--- Directive ---
Transcribe every line from the one containing "vulnerability allowing actor" through the end of the records below, exactly, but not the pictures.

--- Data provided ---

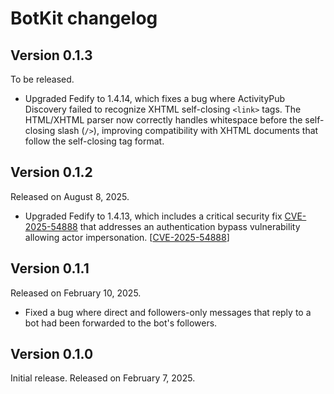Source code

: BotKit changelog
================

Version 0.1.3
-------------

To be released.

 -  Upgraded Fedify to 1.4.14, which fixes a bug where ActivityPub Discovery
    failed to recognize XHTML self-closing `<link>` tags.  The HTML/XHTML parser
    now correctly handles whitespace before the self-closing slash (`/>`),
    improving compatibility with XHTML documents that follow the self-closing
    tag format.


Version 0.1.2
-------------

Released on August 8, 2025.

 -  Upgraded Fedify to 1.4.13, which includes a critical security
    fix [CVE-2025-54888] that addresses an authentication bypass
    vulnerability allowing actor impersonation.  [[CVE-2025-54888]]

[CVE-2025-54888]: https://github.com/fedify-dev/fedify/security/advisories/GHSA-6jcc-xgcr-q3h4


Version 0.1.1
-------------

Released on February 10, 2025.

 -  Fixed a bug where direct and followers-only messages that reply to a bot
    had been forwarded to the bot's followers.


Version 0.1.0
-------------

Initial release.  Released on February 7, 2025.

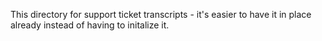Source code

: This directory for support ticket transcripts - it's easier to have it in place already instead of having to initalize it.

--- The answer ---
    vulnerability allowing actor impersonation.  [[CVE-2025-54888]]

[CVE-2025-54888]: https://github.com/fedify-dev/fedify/security/advisories/GHSA-6jcc-xgcr-q3h4


Version 0.1.1
-------------

Released on February 10, 2025.

 -  Fixed a bug where direct and followers-only messages that reply to a bot
    had been forwarded to the bot's followers.


Version 0.1.0
-------------

Initial release.  Released on February 7, 2025.

Source code

: This directory for support ticket transcripts - it's easier to have it in place already instead of having to initalize it.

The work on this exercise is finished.